## Problem 1

### Wide to Long Conversions

I have a dataset of dairy cow level data that is arranged in a very specfic format, specifically a __wide format__.

I would like it to be in a __long format__.

How do we solve this problem?

Assume that:
- The data is too big to fit in memory.
- There is a "wide_to_long" function like [this one in pandas](https://pandas.pydata.org/docs/reference/api/pandas.wide_to_long.html).
- The wide to long conversion cannot be done for all the rows at once without hitting memory problems.

### Data Explanation
This data is from an organization called a __Dairy Herd Improvement Association__. This organization takes monthly measurements (called "tests") for all the dairy cows on a member farm.
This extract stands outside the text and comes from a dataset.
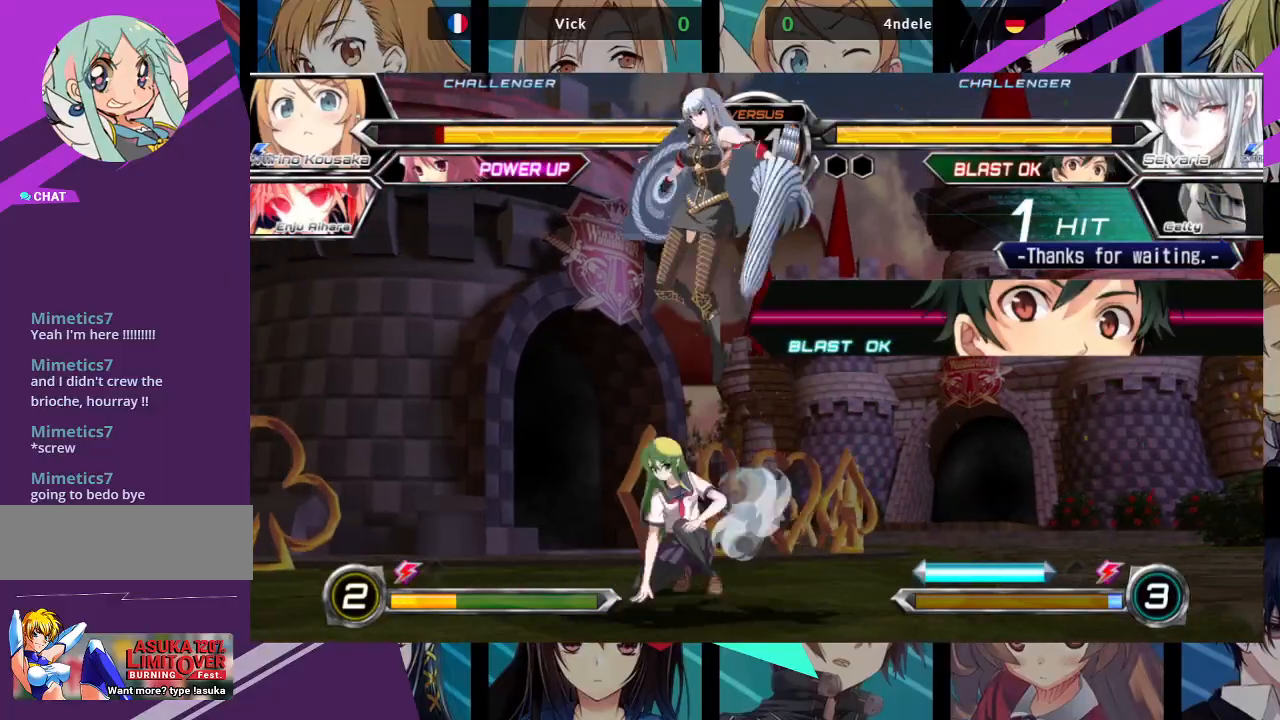
Gameplay with a controller (arcade stick); each line is a JSON object with the inputs held at the frame after it. "events" lists button and stick changes between this image and that frame as [ms after this image, input, new state], when the widget could be followed in between. Not read: L3 R3.
{"buttons": [], "left_stick": "down", "events": [[83, "SQUARE", "down"], [83, "TRIANGLE", "down"], [200, "SQUARE", "up"], [200, "TRIANGLE", "up"]]}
Dairy cows produce in a "cycle," and DHIA estimates "total yield" for their whole cycle from a mathematical formula using the monthly measurements.

Description of the data:
- cow_id: the id of the dairy cow.
- total_yield: total milk yield for that cycle.
- max_segment: the total number of tests taken.
- seg_yield: the calculated yield for that test.
- seg_stage: the stage of production cycle.
- seg_time: the date of the test.

### Objective: Make Data1 into Data2

Rather than actually do it in this case, draw out how you would solve the problem on the provided Jamboards.

In [4]:
data1 = '''
cow_id     , total_yield, max_segment, cycle, seg1_yield, seg1_time, seg1_stage, seg2_yield, seg2_time, seg2_stage, seg3_yield, seg3_time, seg3_stage
1          , 10         , 1          , 1    , 10        , 1/3/2013 , 1         ,           ,          ,           ,           ,          , 
1          , 55         , 2          , 1    , 10        , 1/3/2013 , 1         , 6         , 2/3/2013 , 2         ,           ,          , 
2          , 306        , 3          , 1    , 4         , 3/13/2013, 1         , 4         , 4/13/2013, 2         , 12        , 5/13/2013, 3
2          , 35         , 1          , 2    , 10        , 7/3/2013 , 1         ,           ,          ,           ,           ,          , 
'''

data2 = '''
cow_id     , total_yield, max_segment, cycle, seg_yield , seg_time , seg_stage 
1          , 10         , 1          , 1    , 10        , 1/3/2013 , 1         
1          , 55         , 2          , 1    , 6         , 2/3/2013 , 2         
2          ,            , 3          , 1    , 4         , 3/13/2013, 1         
2          ,            , 3          , 1    , 6         , 4/13/2013, 2         
2          , 306        , 3          , 1    , 12        , 5/13/2013, 3         
2          , 35         , 1          , 2    , 10        , 7/3/2013 , 1               
'''

In [5]:
import pandas as pd
from io import StringIO

df1 = pd.read_csv(StringIO(data1))
df2 = pd.read_csv(StringIO(data2))

In [6]:
df1

Unnamed: 0,cow_id,total_yield,max_segment,cycle,seg1_yield,seg1_time,seg1_stage,seg2_yield,seg2_time,seg2_stage,seg3_yield,seg3_time,seg3_stage
0,1,10,1,1,10,1/3/2013,1,,,,,,
1,1,55,2,1,10,1/3/2013,1,6.0,2/3/2013,2.0,,,
2,2,306,3,1,4,3/13/2013,1,4.0,4/13/2013,2.0,12.0,5/13/2013,3.0
3,2,35,1,2,10,7/3/2013,1,,,,,,


In [7]:
df2

Unnamed: 0,cow_id,total_yield,max_segment,cycle,seg_yield,seg_time,seg_stage
0,1,10.0,1,1,10,1/3/2013,1
1,1,55.0,2,1,6,2/3/2013,2
2,2,,3,1,4,3/13/2013,1
3,2,,3,1,6,4/13/2013,2
4,2,306.0,3,1,12,5/13/2013,3
5,2,35.0,1,2,10,7/3/2013,1


## Problem 2

Given an array of 1s and 2s, suppose that I need to count how many times it turns from being 1 to being 2. How many switches happen in this array?

In [8]:
import numpy as np
np.random.seed(444)

x = np.random.choice([1, 2], size=100000)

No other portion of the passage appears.